例えば大規模ネットワークのコアスイッチならCisco、FWならFortinetなど。
コスト
コストを削る際は重要度の低い機器から行うことが重要となる。 一般的には運用管理側の機器などから置き換える。
3.1.4. ハードウェア構成設計
ハードウェア構成設計では機器構成が決まったら、どのくらいのスペックを持つ機器を配置するかを考える。 これは性能設計とも呼ばれ、使用する機能やコスト、スループット、接続数などたくさんの要素から決定する。
特に重要となるのはスループットと接続数となる。 この指標は機器選定で絶対的な値で既存機器からこの2つの関連値を取得して把握することが重要になる。 取得にはSNMPで行える。
なお、リプレイスではなく新規構築では想定ユーザ数や使用するプロトコル、アプリケーション、コンテンツサイズとその比率などで予測する。
なお、スループットや接続数は長期的/短期的にアクセスパターンを分析して、その最大値を使用して機器選定を行う。
検証環境での実施
環境やコストが許す場合は検証機を用意し、性能試験や負荷試験を実施するのもよい手段となる。 検証機の用意と試験は設定方法やおこりうる不具合をある程度把握することにもつながる。
なお、同じ機器が用意できない場合は、同じハードウェア構成を採用している機器の用意でも最低限は実施できる。 ハードウェア構成が同じであると、性能の違いはCPUクロック数やメモリ/コア数など本番機との差異を抑えることができる。

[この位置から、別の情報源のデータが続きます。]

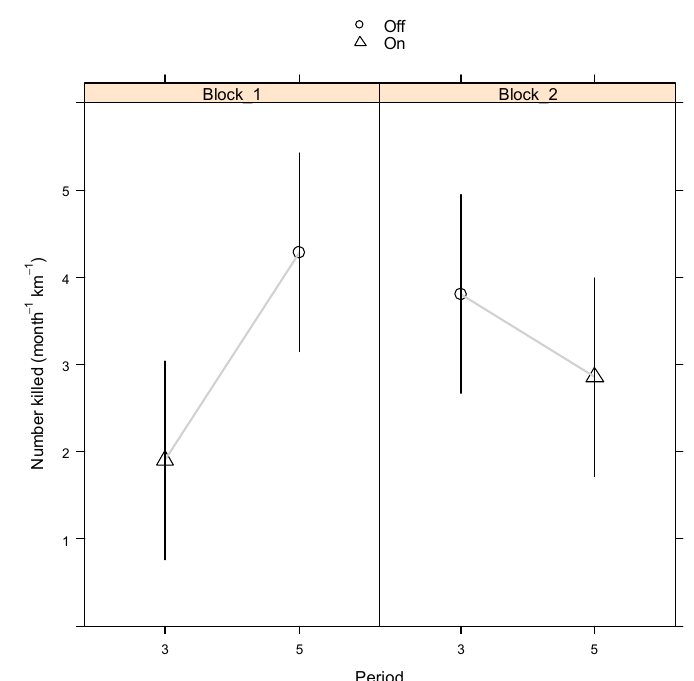
Figure 1. Standardised roadkill (month − 1 km − 1 ) for Bennett’s wallaby for Periods 3 and 5 for Crossover means by Block. Single Standard Error (SE) bars are shown.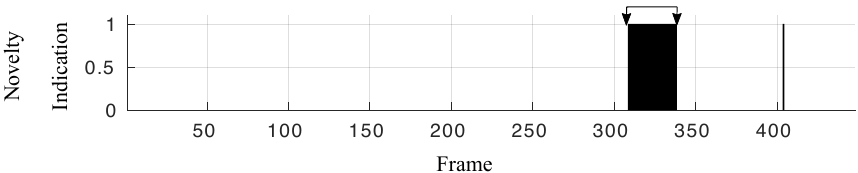
Figure 11. Illustration of the visual exploration and inspection task on dataset D-3 to detect the black tire as the novel object. In the exploration phase, the SECoS detector constructs a model of the environment with the person. In the inspection phase, the detector uses this model to detect the black tire.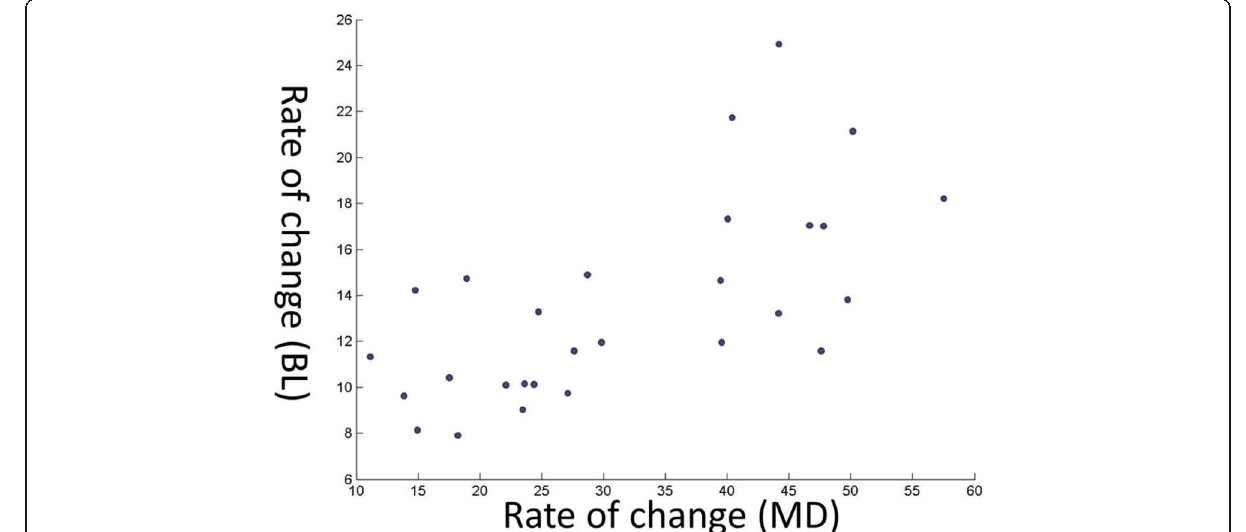
Fig. 4 Relation between BL and MD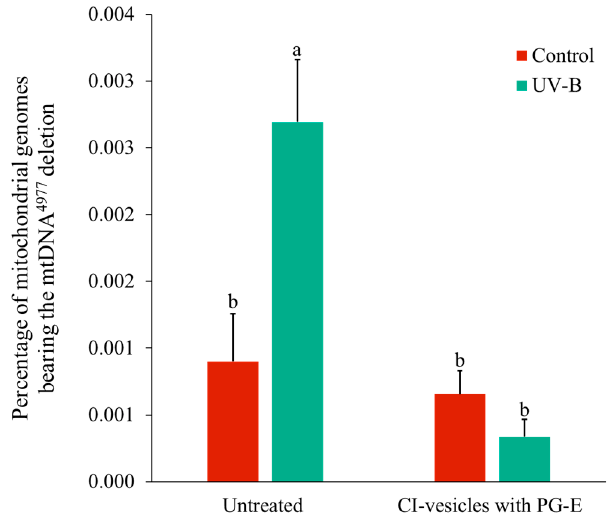
Figure 9. Amount of the “common deletion” 4977 in mitochondrial DNA (mtDNA 4977 ) in HaCaT cells exposed to UV radiation without prior treatment or treated for 24 h with cauliflower inflorescence vesicles (CI-vesicles) with pomegranate extract (PG-E) (0.01%) before radiation exposure. Data are means ± SE ( n = 3). Different letters indicate significant differences ( p < 0.05).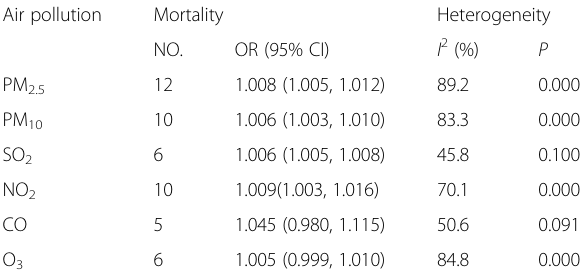
Table 4 Association between exposure to air pollution and stroke mortality (per 10 μ g/m 3 increment) Air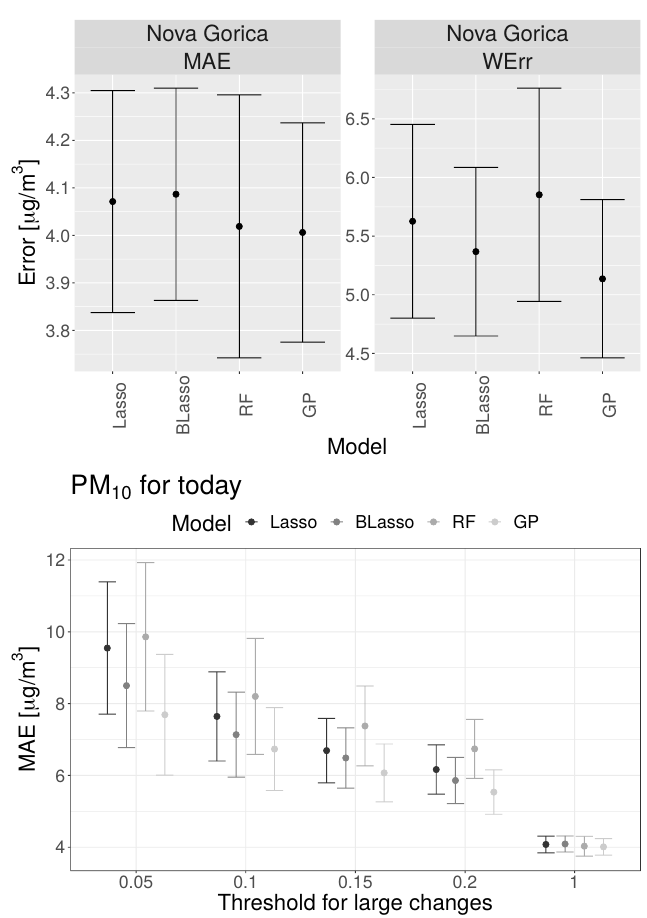
Figure 7. The top left figure shows MAE for different models for PM 10 prediction for today in Nova Gorica, while figure top right shows WErr for the same models. The lower figure shows MEA for different ∆ C(1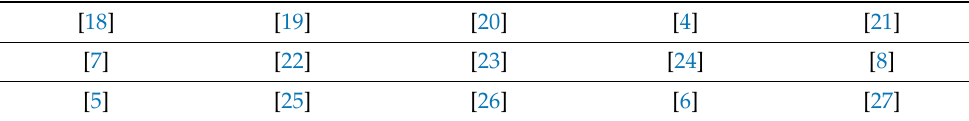
Table 1. Reviewed papers.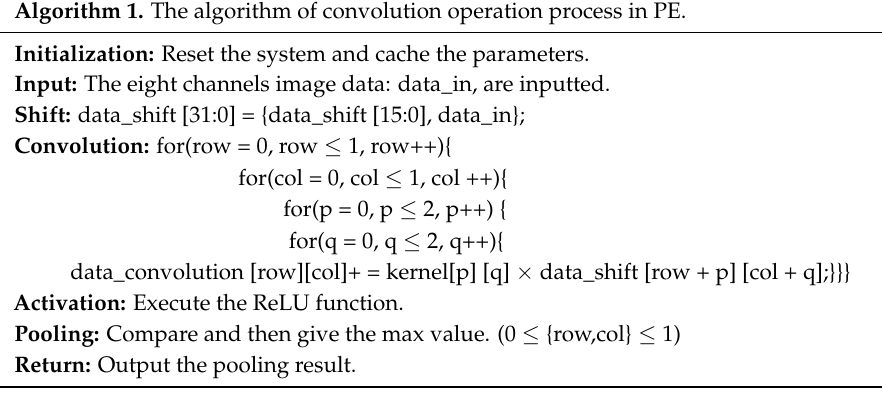
Algorithm 1. The algorithm of convolution operation process in PE.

これらを行う際はWEBサイトやマニュアルを熟読することが推奨とされる。
スループットの見積もり
スループットはアプリケーションが実際にデータを転送するときの実行速度のこと。 スループットにはアプリケーションに関する処理遅延が含まれており、規格上の理論値の伝送速度より必ず小さくなる。 必要なスループットは最大同時ユーザ数や使用するアプリケーションのトラフィックパターンなどにより変わるため、それらから推測する。
また機器により使用する機能により最大スループットが低下する場合があるため注意する必要がある。
新規接続数と同時接続数の考慮
接続数はどのくらいのコネクションを処理できるかを表したもので、大きいほどたくさんのデータを処理できる。 ファイヤーウォールや負荷分散装置の選定では特に重要な値となる。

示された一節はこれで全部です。